Teachers last night reacted angrily to plans to use a processing centre in India to mark the GSCE exam papers of North-East schoolchildren.
Examination board AQA is planning to have 360,000 GCSE papers digitally scanned and emailed 5,000 miles to a data-inputting centre near Madras.
The board claims the plan - for Biology, French, Geography, German, ICT, maths, Science and Spanish scripts - will boost the efficiency and accuracy of marking in this country. But teachers' leaders in the region have condemned the scheme as "marking on the cheap", and said it would only serve to cause added worry to parents and pupils at a difficult time.
They also predicted that it could lead to an increase in yearly challenges on results. And one retired teacher, who relies on
marking papers to supplement her pension, said the switch to marking online had left her deprived of a valuable source of additional income.
Workers in India are reportedly paid a fifth of British examiners.
Mick Lyons, NASUWT executive member for the North-East, said: "This is doing it on the cheap and I would suspect many parents and pupils will be extremely concerned.
"If you look at the profits these exam boards are making, why can't they pay a reasonable rate for people in this country, rather than using a centre abroad on the cheap?
"I'm just hoping there won't be a problem with the results."
AQA defended the plans yesterday as part of a drive to modernise the industry and use the latest technology to improve the yearly exam-marking process.
It insisted that the papers would not be marked abroad. Instead papers requiring basic, one-word answers, will be keyed into a computer by workers.
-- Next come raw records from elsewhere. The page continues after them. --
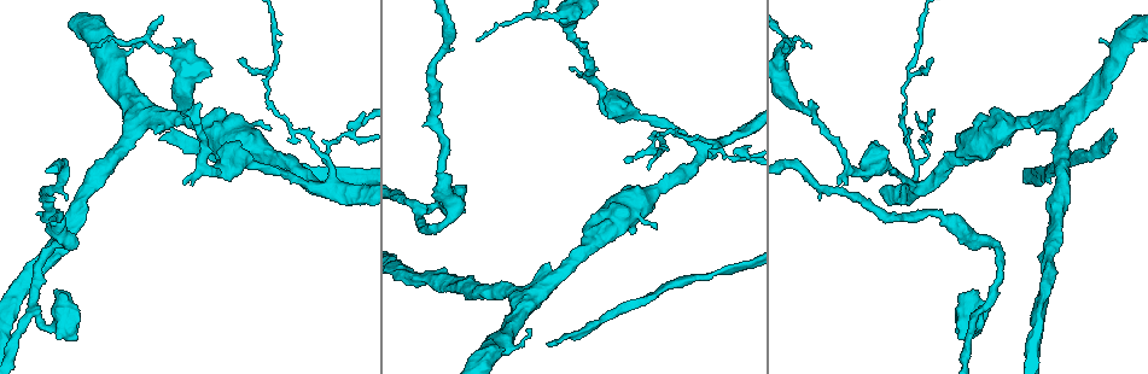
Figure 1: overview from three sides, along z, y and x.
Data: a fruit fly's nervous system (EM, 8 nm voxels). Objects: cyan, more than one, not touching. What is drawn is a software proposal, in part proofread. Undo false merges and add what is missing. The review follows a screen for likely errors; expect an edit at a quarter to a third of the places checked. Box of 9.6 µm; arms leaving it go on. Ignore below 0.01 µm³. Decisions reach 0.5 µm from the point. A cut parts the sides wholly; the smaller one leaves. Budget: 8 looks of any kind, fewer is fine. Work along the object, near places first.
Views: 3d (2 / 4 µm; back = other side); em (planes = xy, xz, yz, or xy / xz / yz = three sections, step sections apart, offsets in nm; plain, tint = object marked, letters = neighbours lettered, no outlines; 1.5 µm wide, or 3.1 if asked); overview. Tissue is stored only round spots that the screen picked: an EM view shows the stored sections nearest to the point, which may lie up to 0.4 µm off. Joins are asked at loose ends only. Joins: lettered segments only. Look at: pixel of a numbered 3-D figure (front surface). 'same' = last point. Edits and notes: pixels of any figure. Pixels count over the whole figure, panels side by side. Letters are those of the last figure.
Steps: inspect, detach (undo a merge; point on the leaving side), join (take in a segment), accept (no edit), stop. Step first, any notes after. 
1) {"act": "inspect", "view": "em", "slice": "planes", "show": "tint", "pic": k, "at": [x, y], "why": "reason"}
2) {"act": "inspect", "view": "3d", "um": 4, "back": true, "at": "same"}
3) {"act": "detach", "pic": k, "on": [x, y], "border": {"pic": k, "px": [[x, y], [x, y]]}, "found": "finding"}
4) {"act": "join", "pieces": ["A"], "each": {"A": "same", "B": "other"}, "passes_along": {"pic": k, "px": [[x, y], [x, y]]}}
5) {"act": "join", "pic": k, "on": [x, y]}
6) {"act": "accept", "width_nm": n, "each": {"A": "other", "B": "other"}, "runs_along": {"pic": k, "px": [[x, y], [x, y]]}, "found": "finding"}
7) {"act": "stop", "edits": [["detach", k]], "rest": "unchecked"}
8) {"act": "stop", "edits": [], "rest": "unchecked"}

{"act": "inspect", "view": "3d", "um": 2, "pic": 1, "at": [153, 131], "why": "an open end"}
The typed answer will then be sent back to Britain to be marked by a computer.
The plan follows a trial of the process in January, when scanned images of 30,000 GCSE scripts for French and maths, were sent to the Madras centre, with satisfactory results. AQA also said it may use processing centres in any country, and even in the UK.
Kevin Rowan, North-East secretary for the TUC, said past experience of out-sourcing to cheap-labour countries, has often produced negative results.
He said: "In our experience, there have been problems. Even in the financial service organisations, where it is largely computer driven, there have been issues."
He added: "If there are jobs being created in India, it usually means there are fewer jobs here."
AQA public affairs manager Claire Ellis said answers would be "keyed-in" twice, by two separate workers, and any disparity would be picked up and examined again.
She said: "It's not just financial. It's all part of modernising the examination process. Inevitably there will be people for whom it causes difficulties, for whatever reason."
She said that other sections of the papers, including answers requiring any degree of qualified assessment, would still be marked by markers and examiners.
"The computer marking allows these highly-skilled examiners to concentrate on other sections of the papers. We will be able to get the final results more quickly," she said.